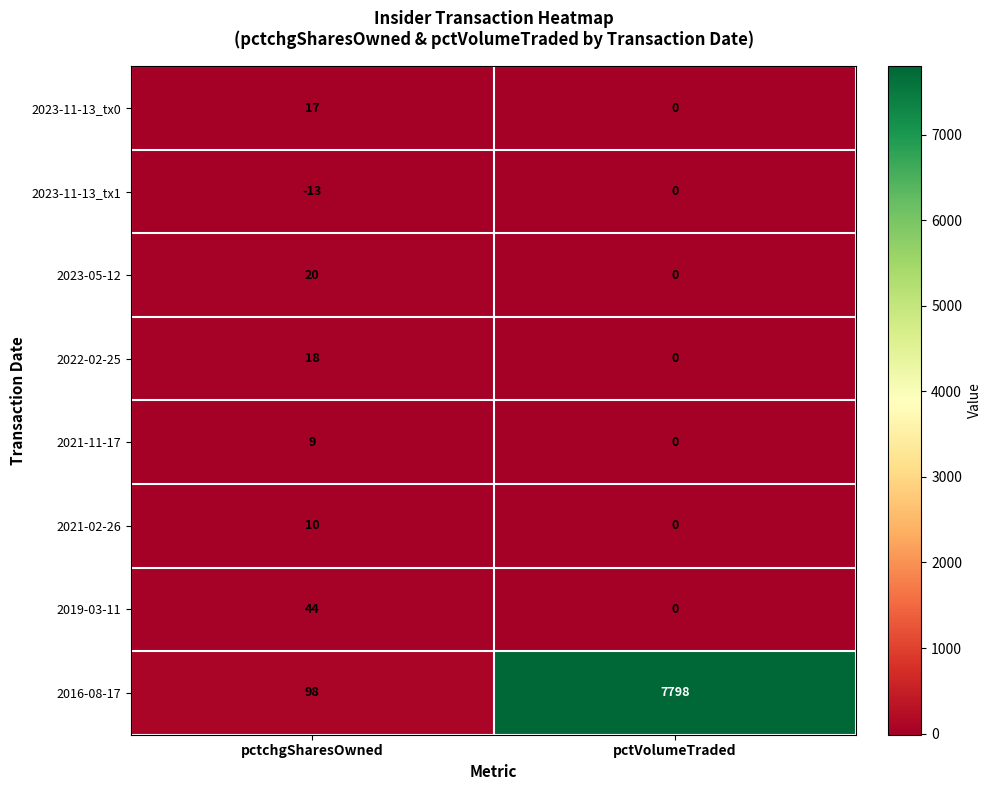

True or false: 2021-02-26 has a value of 6 at pctchgSharesOwned.

False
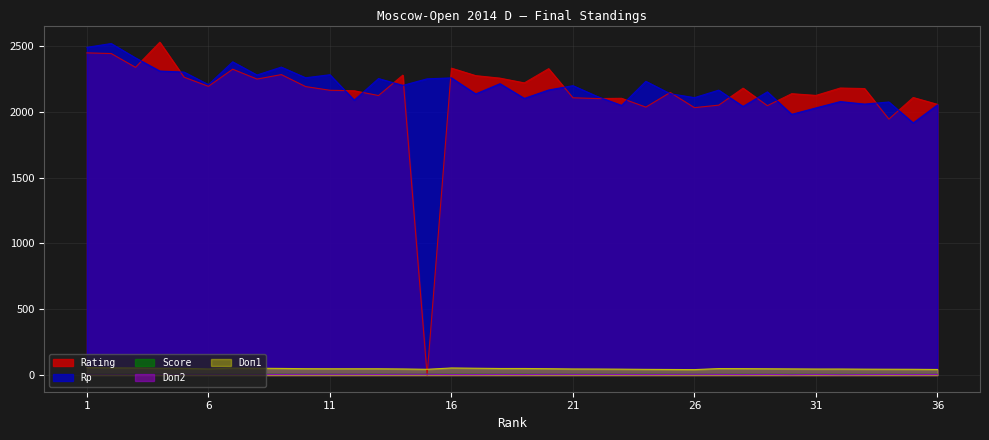

True or false: Score has a value of 5.5 at 34.

True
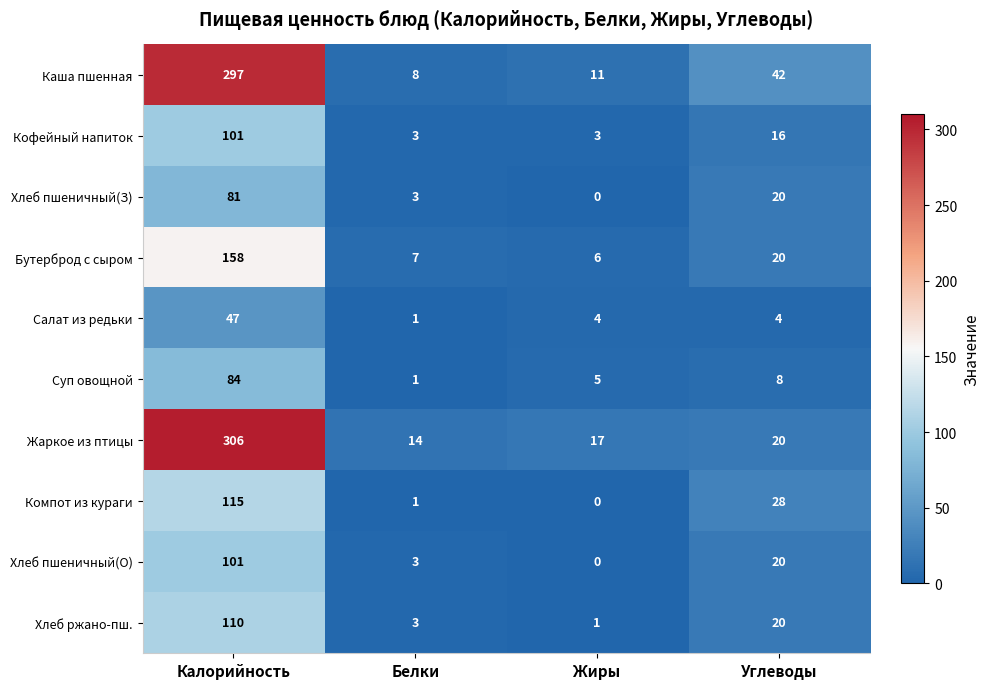

What is the average value of the Хлеб пшеничный(О) series?

31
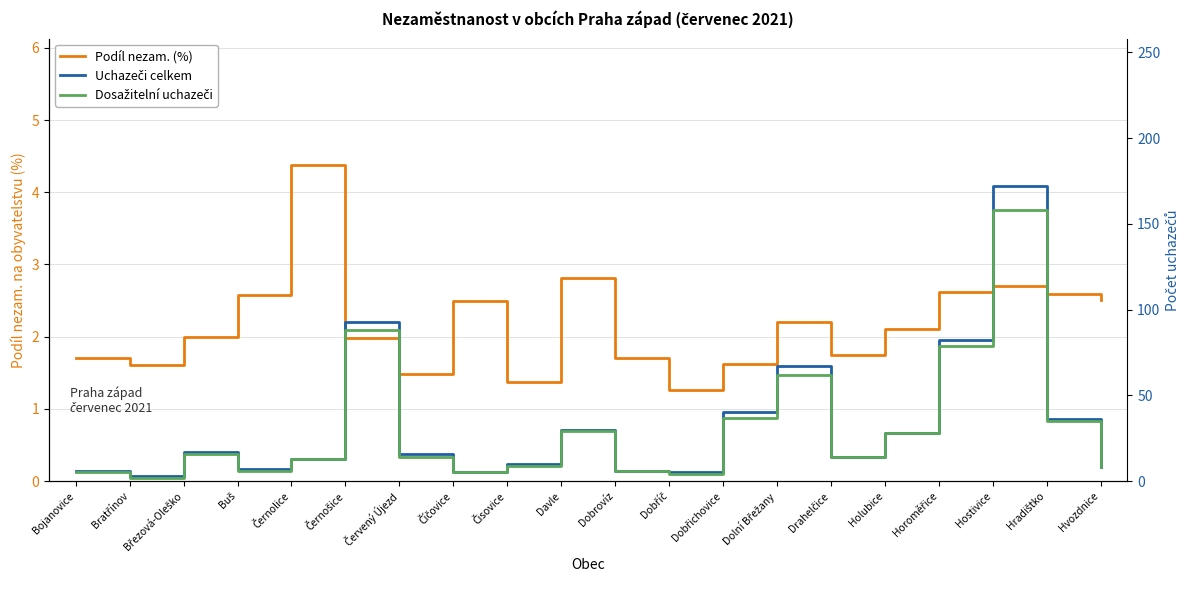

True or false: Dosažitelní uchazeči and Uchazeči celkem intersect in this chart.

False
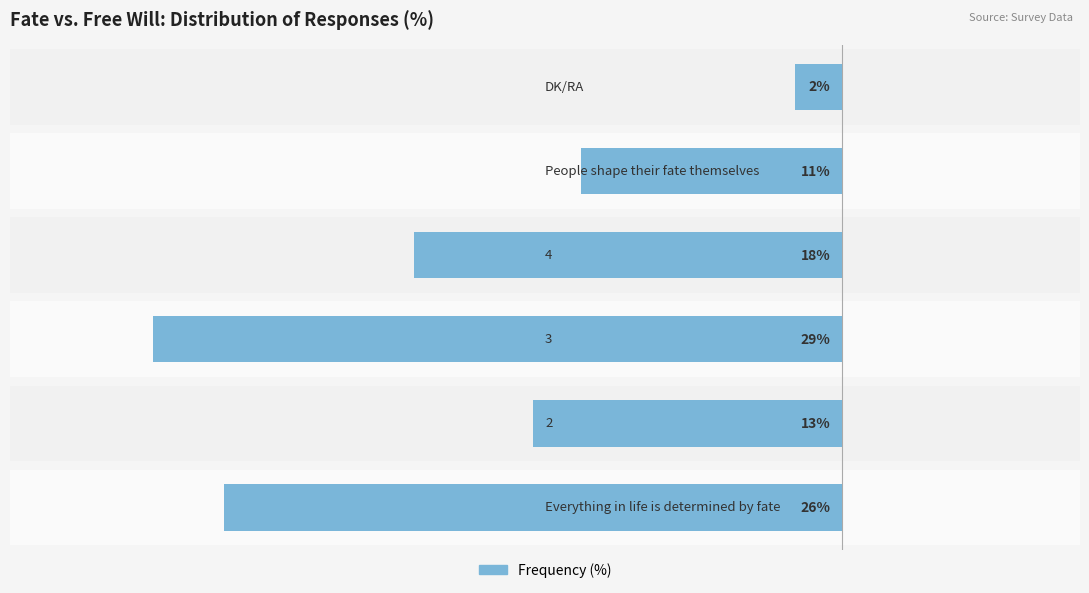

Are the bars horizontal?

Yes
────────────────
List every line in the entries above that contains the string "True", treating uppercase and lowercase as distinct.

> RESULT OF THE EXERCISE
True or false: 2021-02-26 has a value of 6 at pctchgSharesOwned.
True or false: Score has a value of 5.5 at 34.
True
True or false: Dosažitelní uchazeči and Uchazeči celkem intersect in this chart.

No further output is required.